Abstract
In 2013, Auckland District Health Board and the University of Otago collaborated to develop a project investigating rheumatic heart disease screening, which was funded as part of the Rheumatic Fever Partnership Programme (administered by the Health Research Council). This report explores one component of this project, which focused on describing the follow-up practice and procedures used in echocardiography studies which took place between 2007-2012.
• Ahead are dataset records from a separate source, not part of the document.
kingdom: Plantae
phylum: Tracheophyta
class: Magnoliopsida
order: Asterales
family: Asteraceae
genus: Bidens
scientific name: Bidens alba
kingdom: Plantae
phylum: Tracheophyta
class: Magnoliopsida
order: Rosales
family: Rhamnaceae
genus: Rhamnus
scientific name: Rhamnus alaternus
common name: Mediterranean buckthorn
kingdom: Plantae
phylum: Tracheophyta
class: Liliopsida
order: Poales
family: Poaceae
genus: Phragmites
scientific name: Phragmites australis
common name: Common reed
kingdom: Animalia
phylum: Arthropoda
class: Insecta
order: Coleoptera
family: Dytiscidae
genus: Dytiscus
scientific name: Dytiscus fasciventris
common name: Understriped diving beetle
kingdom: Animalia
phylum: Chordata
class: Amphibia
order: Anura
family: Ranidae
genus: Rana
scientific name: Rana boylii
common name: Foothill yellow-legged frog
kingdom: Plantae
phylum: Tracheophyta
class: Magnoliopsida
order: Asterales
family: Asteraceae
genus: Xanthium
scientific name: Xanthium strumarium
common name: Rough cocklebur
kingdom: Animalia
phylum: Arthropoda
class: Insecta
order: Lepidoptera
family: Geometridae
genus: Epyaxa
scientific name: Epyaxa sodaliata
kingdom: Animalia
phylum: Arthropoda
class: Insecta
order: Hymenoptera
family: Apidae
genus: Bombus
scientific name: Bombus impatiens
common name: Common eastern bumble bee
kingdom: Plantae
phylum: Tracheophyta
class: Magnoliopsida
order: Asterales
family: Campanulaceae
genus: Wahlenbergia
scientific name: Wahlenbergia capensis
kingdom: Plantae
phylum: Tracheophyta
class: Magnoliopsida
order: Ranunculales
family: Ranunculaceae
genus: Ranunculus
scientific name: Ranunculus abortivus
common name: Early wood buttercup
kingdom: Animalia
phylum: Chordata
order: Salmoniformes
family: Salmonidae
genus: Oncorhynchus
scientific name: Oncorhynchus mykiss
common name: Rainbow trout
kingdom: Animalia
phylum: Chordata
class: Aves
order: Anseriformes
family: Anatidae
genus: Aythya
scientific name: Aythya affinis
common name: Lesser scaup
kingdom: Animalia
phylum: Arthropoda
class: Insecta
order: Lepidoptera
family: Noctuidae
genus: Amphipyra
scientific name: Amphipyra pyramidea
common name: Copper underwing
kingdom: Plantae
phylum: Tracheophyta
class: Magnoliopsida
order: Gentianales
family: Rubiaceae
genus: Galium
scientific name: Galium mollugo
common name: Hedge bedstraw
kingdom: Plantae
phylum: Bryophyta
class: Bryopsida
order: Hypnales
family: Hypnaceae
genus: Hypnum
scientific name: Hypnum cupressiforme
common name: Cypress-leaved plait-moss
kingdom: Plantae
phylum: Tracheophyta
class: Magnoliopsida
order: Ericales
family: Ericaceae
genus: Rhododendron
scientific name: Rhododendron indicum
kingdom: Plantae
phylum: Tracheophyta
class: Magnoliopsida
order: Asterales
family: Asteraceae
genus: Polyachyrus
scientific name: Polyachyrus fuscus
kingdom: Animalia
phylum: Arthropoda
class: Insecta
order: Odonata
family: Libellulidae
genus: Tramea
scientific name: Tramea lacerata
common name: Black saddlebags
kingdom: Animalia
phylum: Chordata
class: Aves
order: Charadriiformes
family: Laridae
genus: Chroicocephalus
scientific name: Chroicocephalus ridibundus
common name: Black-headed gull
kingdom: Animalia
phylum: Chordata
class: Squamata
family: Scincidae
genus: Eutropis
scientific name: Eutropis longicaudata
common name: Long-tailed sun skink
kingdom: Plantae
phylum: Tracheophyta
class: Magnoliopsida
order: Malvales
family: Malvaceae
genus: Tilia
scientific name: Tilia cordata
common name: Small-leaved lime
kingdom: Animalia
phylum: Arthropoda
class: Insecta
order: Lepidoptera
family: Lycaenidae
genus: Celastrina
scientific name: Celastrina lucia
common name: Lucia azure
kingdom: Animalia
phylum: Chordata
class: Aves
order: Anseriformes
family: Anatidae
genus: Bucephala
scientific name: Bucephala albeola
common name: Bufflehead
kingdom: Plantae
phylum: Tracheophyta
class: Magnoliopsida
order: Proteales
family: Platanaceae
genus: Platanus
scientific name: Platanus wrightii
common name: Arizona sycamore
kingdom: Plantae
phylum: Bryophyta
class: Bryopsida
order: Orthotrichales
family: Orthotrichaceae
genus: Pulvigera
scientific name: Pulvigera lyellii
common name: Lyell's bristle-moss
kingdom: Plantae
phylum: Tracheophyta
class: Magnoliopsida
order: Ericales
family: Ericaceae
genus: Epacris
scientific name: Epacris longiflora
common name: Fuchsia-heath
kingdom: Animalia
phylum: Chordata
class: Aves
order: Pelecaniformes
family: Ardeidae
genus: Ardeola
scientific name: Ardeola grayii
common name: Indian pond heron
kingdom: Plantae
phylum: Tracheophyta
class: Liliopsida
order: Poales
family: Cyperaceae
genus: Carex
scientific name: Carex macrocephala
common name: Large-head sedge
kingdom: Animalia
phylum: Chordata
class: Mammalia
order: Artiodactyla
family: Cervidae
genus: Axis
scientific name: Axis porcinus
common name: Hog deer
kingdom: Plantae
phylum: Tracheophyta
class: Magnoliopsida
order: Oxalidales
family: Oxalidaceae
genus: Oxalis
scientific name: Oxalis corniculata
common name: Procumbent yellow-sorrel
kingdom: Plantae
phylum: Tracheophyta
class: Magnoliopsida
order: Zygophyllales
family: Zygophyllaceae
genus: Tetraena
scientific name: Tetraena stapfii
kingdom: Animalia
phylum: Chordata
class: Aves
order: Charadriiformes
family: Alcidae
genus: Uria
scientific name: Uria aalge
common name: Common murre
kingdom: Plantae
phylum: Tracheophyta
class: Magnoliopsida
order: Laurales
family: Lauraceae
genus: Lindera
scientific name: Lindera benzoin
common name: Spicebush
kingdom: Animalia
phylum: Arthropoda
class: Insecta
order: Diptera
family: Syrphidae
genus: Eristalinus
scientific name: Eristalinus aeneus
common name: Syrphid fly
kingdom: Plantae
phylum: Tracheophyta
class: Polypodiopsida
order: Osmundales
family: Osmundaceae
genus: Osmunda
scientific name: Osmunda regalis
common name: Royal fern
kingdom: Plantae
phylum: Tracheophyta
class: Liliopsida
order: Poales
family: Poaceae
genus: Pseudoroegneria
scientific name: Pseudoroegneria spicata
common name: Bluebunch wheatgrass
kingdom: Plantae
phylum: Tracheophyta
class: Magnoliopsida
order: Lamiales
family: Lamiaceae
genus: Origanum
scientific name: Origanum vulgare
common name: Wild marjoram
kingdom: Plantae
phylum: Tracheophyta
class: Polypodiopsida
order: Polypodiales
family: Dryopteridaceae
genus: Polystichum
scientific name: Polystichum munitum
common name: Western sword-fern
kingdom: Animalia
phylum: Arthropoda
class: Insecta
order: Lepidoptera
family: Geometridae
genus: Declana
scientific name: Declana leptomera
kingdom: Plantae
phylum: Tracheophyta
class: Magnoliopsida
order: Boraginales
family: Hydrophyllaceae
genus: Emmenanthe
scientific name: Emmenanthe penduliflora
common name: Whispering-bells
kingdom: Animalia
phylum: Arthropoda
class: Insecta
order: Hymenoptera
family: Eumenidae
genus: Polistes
In this report, we present data relating to the follow-up care and active surveillance of children diagnosed with rheumatic heart disease (RHD) as part of a series of RHD screening studies conducted in six District Health Boards between 2007-2012, during which time 142 children were classified as having either definite, probable, possible or borderline RHD. We followed these patients up until the end of 2014. By the end of the follow-up period, all of those with definite RHD remained under medical follow up, whilst 26% of probable, 44% of possible and 36% of borderline RHD were medically discharged. All (100%) of those with definite RHD and most of those with probable (96%), possible (89%) and borderline (81%) RHD received at least one repeat echocardiography scan following the screening test. We observed some heterogeneity in receipt of care according to which of the two screening criteria (‘modified’ and ‘WHF) was employed in a given region: for example, in those regions that utilised the ‘modified’ criteria, the median time between repeat scanning ranged from 86-138 days, compared with a median time of 413-727 days in those programmes utilising the WHF criteria. Such variation might be explained by study protocol evolution over the course of the pilot screening programme. Regarding antibiotic prophylaxis, all (100%) of those with definite and 96% of those with probable RHD promptly received antibiotic prophylaxis; while 21% of possible and 7% of borderline RHD went onto receive prophylaxis over the follow-up period.